The present invention relates to a heat retention system and a heat retention device.

The cultivation facility described in Patent Document 1 is equipped with a cultivation room, a light path, a harvesting robot, and an air conditioning system. The cultivation room is used to grow plants. The growing room is located underground and consists of a space with limited sunlight. A light path connects the growing room to the ground. The light path leads sunlight into the growing room. The harvesting robot is placed in the growing room. The air conditioning system controls the temperature and humidity in the growing room.

The purpose of this invention is to provide a novel heat retention system for keeping objects warm.

According to an aspect of the present invention, a heat retention system has a passage section, a storage section, and a guide section. The passage section constitutes a passage for a substance as a medium for transporting heat. The storage section stores the substance. The guide section connects the storage section and the passage section to guide the substance from the storage section to the passage section. The passageway section is located in a housing space that houses an object.

According to another aspect of the present invention, the heat retention system further includes a first housing section. The first housing section accommodates an object. The first housing section is disposed in a housing space. The passageway section is disposed outside the first housing section.

According to another aspect of the invention, said storage section is located underground. The first storage section houses an organism. Said substance is a liquid. The guide section guides the liquid from the storage section to the passage section.

According to another aspect of the present invention, the heat retention system is further provided with a second housing section. The second housing section accommodates the first housing section. The passage section is disposed along an outer surface of the second housing section.

According to another aspect of the invention, the second housing section of the heat retention system is located underground.

According to another aspect of the present invention, the heat retention system is further equipped with a moving part. The moving section moves the first housing section.

According to another aspect of the invention, said passage part of the heat retention system transmits light.

According to another aspect of the present invention, the heat retention system is further provided with a plurality of said passage sections. The plurality of passage sections are disposed outside of the first housing section. Each of said plurality of passage sections includes a plurality of passage bodies. The plurality of passage bodies are connected in series.

According to another aspect of the invention, the heat retention system includes a plurality of said storage sections. The plurality of storage sections have different depths from the ground surface. The heat retention system further includes a switching section. The switching section switches the source of the liquid that is guided toward the passage section. The switching section switches the source of supply from the storage section that is set as the source of supply among the plurality of storage sections to another storage section.

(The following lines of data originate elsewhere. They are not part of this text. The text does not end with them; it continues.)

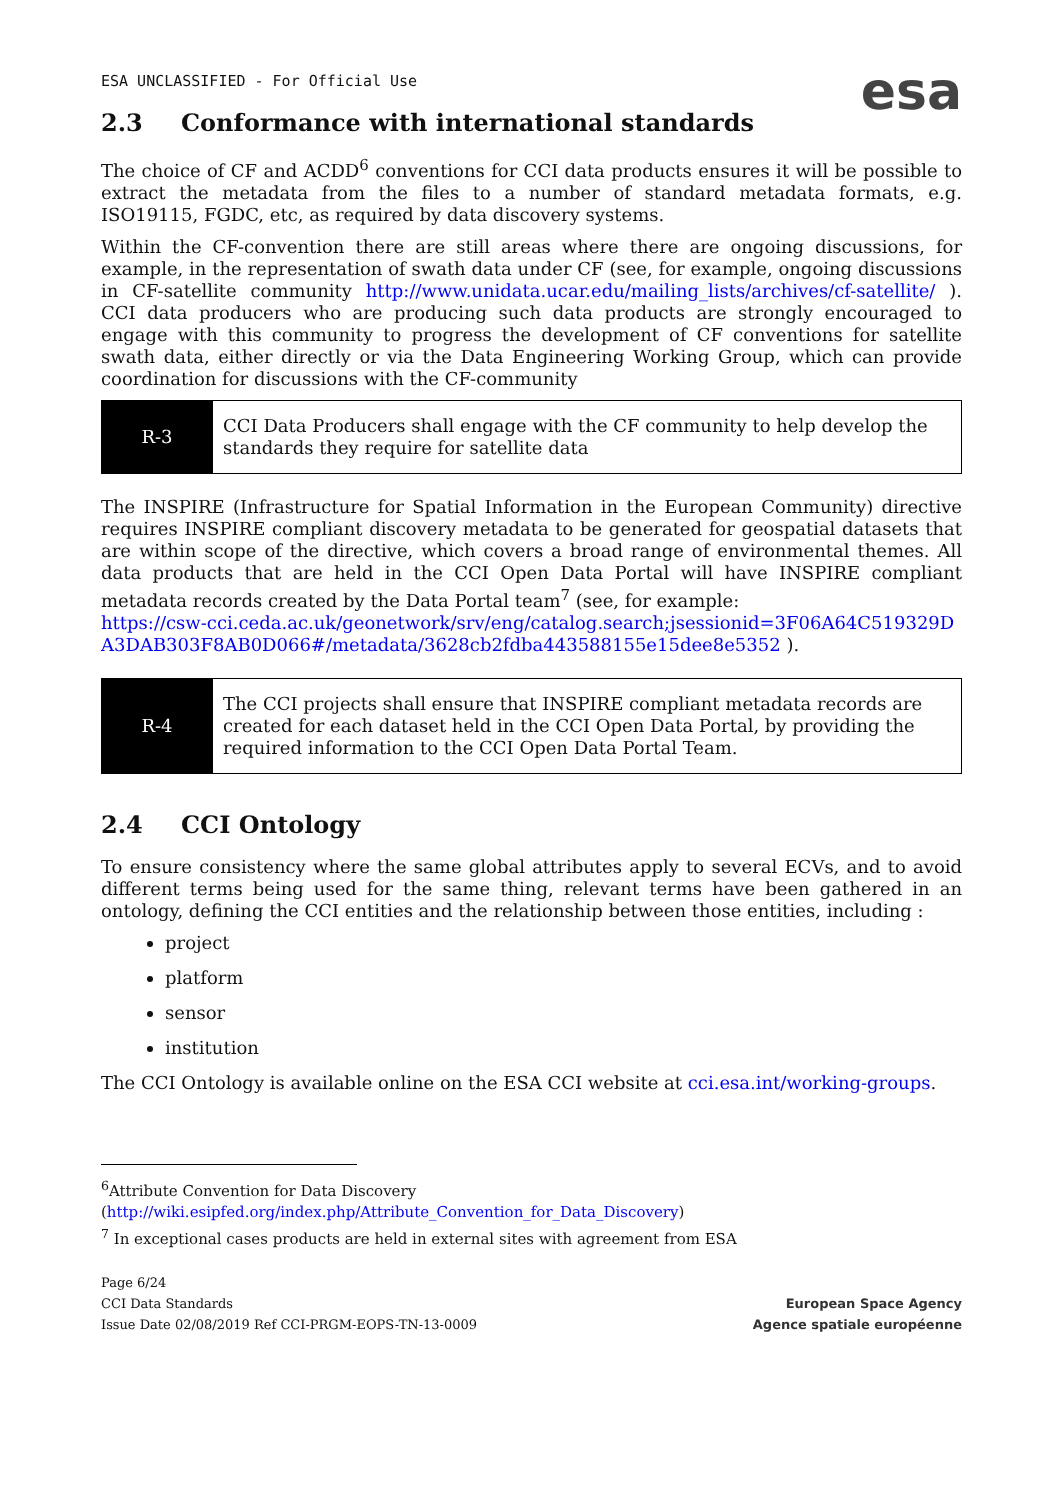ESA UNCLASSIFIED - For Official Use
esa
2.3 Conformance with international standards
The choice of CF and ACDD<sup>6</sup> conventions for CCI data products ensures it will be possible to extract the metadata from the files to a number of standard metadata formats, e.g. ISO19115, FGDC, etc, as required by data discovery systems.
Within the CF-convention there are still areas where there are ongoing discussions, for example, in the representation of swath data under CF (see, for example, ongoing discussions in CF-satellite community http://www.unidata.ucar.edu/mailing_lists/archives/cf-satellite/ ). CCI data producers who are producing such data products are strongly encouraged to engage with this community to progress the development of CF conventions for satellite swath data, either directly or via the Data Engineering Working Group, which can provide coordination for discussions with the CF-community
| R-3 | CCI Data Producers shall engage with the CF community to help develop the standards they require for satellite data |
The INSPIRE (Infrastructure for Spatial Information in the European Community) directive requires INSPIRE compliant discovery metadata to be generated for geospatial datasets that are within scope of the directive, which covers a broad range of environmental themes. All data products that are held in the CCI Open Data Portal will have INSPIRE compliant metadata records created by the Data Portal team<sup>7</sup> (see, for example:
https://csw-cci.ceda.ac.uk/geonetwork/srv/eng/catalog.search;jsessionid=3F06A64C519329DA3DAB303F8AB0D066#/metadata/3628cb2fdba443588155e15dee8e5352 ).
| R-4 | The CCI projects shall ensure that INSPIRE compliant metadata records are created for each dataset held in the CCI Open Data Portal, by providing the required information to the CCI Open Data Portal Team. |
2.4 CCI Ontology
To ensure consistency where the same global attributes apply to several ECVs, and to avoid different terms being used for the same thing, relevant terms have been gathered in an ontology, defining the CCI entities and the relationship between those entities, including :
project
platform
sensor
institution
The CCI Ontology is available online on the ESA CCI website at cci.esa.int/working-groups.
<sup>6</sup> Attribute Convention for Data Discovery
(http://wiki.esipfed.org/index.php/Attribute_Convention_for_Data_Discovery)
<sup>7</sup> In exceptional cases products are held in external sites with agreement from ESA
Page 6/24
CCI Data Standards
Issue Date 02/08/2019 Ref CCI-PRGM-EOPS-TN-13-0009
European Space Agency
Agence spatiale européenne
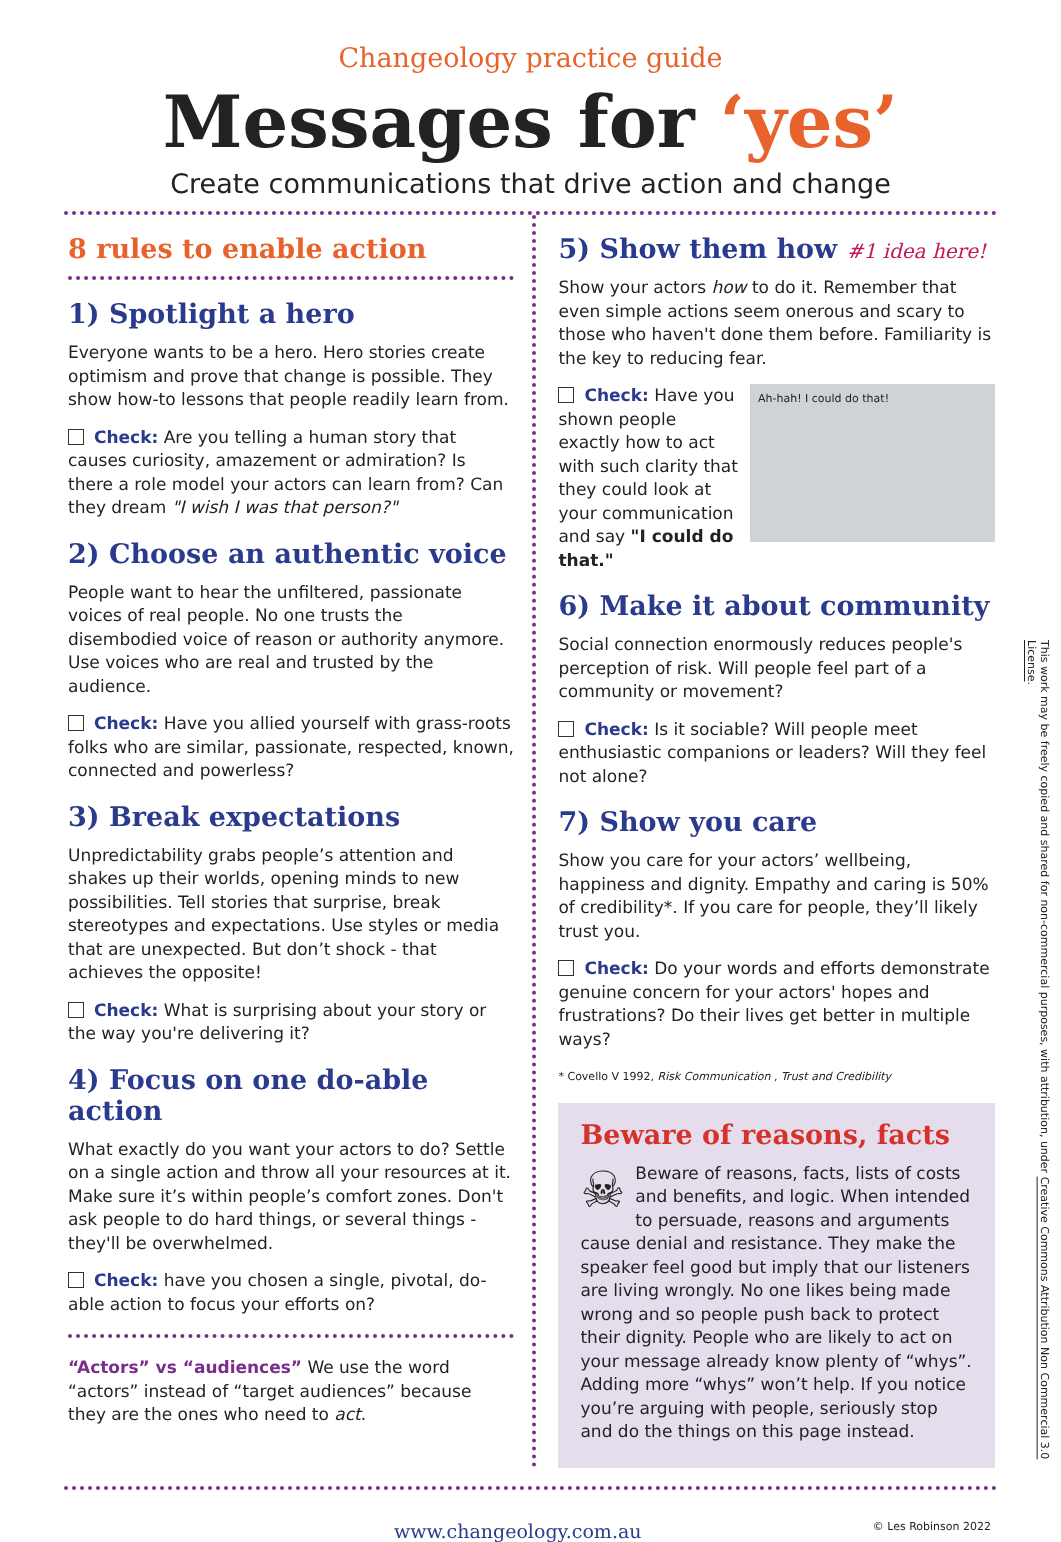Changeology practice guide
Messages for ‘yes’
Create communications that drive action and change
8 rules to enable action
1) Spotlight a hero
Everyone wants to be a hero. Hero stories create optimism and prove that change is possible. They show how-to lessons that people readily learn from.
Check: Are you telling a human story that causes curiosity, amazement or admiration? Is there a role model your actors can learn from? Can they dream "I wish I was that person?"
2) Choose an authentic voice
People want to hear the unfiltered, passionate voices of real people. No one trusts the disembodied voice of reason or authority anymore. Use voices who are real and trusted by the audience.
Check: Have you allied yourself with grass-roots folks who are similar, passionate, respected, known, connected and powerless?
3) Break expectations
Unpredictability grabs people’s attention and shakes up their worlds, opening minds to new possibilities. Tell stories that surprise, break stereotypes and expectations. Use styles or media that are unexpected. But don’t shock - that achieves the opposite!
Check: What is surprising about your story or the way you're delivering it?
4) Focus on one do-able action
What exactly do you want your actors to do? Settle on a single action and throw all your resources at it. Make sure it’s within people’s comfort zones. Don't ask people to do hard things, or several things - they'll be overwhelmed.
Check: have you chosen a single, pivotal, do-able action to focus your efforts on?
“Actors” vs “audiences” We use the word “actors” instead of “target audiences” because they are the ones who need to act.
5) Show them how #1 idea here!
Show your actors how to do it. Remember that even simple actions seem onerous and scary to those who haven't done them before. Familiarity is the key to reducing fear.
Ah-hah! I could do that!
Check: Have you shown people exactly how to act with such clarity that they could look at your communication and say "I could do that."
6) Make it about community
Social connection enormously reduces people's perception of risk. Will people feel part of a community or movement?
Check: Is it sociable? Will people meet enthusiastic companions or leaders? Will they feel not alone?
7) Show you care
Show you care for your actors’ wellbeing, happiness and dignity. Empathy and caring is 50% of credibility*. If you care for people, they’ll likely trust you.
Check: Do your words and efforts demonstrate genuine concern for your actors' hopes and frustrations? Do their lives get better in multiple ways?
* Covello V 1992, Risk Communication , Trust and Credibility
Beware of reasons, facts
☠ Beware of reasons, facts, lists of costs and benefits, and logic. When intended to persuade, reasons and arguments cause denial and resistance. They make the speaker feel good but imply that our listeners are living wrongly. No one likes being made wrong and so people push back to protect their dignity. People who are likely to act on your message already know plenty of “whys”. Adding more “whys” won’t help. If you notice you’re arguing with people, seriously stop and do the things on this page instead.
www.changeology.com.au © Les Robinson 2022
This work may be freely copied and shared for non-commercial purposes, with attribution, under Creative Commons Attribution Non Commercial 3.0 License.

According to another aspect of the invention, the heat retention system is further equipped with a working room. The working room is carried by the first housing unit first housing unit. The working room is shut off from the outside.

According to an aspect of the present invention, a heat retention device is provided with a passage section and a guide section. The passage section comprises a passage for heat-mediated substances. The guiding section guides the substance stored in the storage section from the storage section to the passage section. The passageway section is located in a housing space that houses an object.

According to another aspect of the present invention, the heat retention device further includes a first housing section. The first housing section accommodates an object. The first housing section is disposed in a housing space. The passage section is disposed outside the first housing section.

According to another aspect of the invention, said storage section is located underground. The first storage section houses an organism. Said substance is a liquid. The guide section guides the liquid from the storage section to the passage section.

According to an aspect of the invention, the heat retention system has a first housing section, a second housing section, a thermal radiation member, a light guide section, and an introduction section. The first housing section accommodates an object. The second housing section accommodates the first housing section. The thermal radiation member emits light by heating. The light guide section guides the light emitted by the thermal radiation member. The introduction section introduces carbon dioxide into the second housing section. The second housing section has a light emitting section that emits light. The light guiding section leads the light emitted by the thermal radiation member to the light emitting section. The light emitting part fires the light guided by the light guide.

According to another aspect of the invention, the first housing section grows organisms. The second housing section is located in the ground.

According to an aspect of the present invention, a heat retention system has a plurality of storage sections, a first housing section, a guiding section, and a switching section. The plurality of storage sections differ from each other in the temperature of the stored material. The first storage section stores an object. The guiding section connects the storage section to the first accommodation section and guides the substance from the storage section to the first accommodation section. The switching section switches the source of said substance to be guided to said first accommodation section. The switching section switches the source of supply from the storage section set as the source of supply among the plurality of storage sections to another storage section.

According to another aspect of the invention, each of the plurality of reservoirs has a different depth from the ground surface. The first storage section houses an organism. Said substance is a liquid. The guiding section guides the liquid from the storage section to the passage section. The switching section switches the source of said liquid that is guided to said first housing section.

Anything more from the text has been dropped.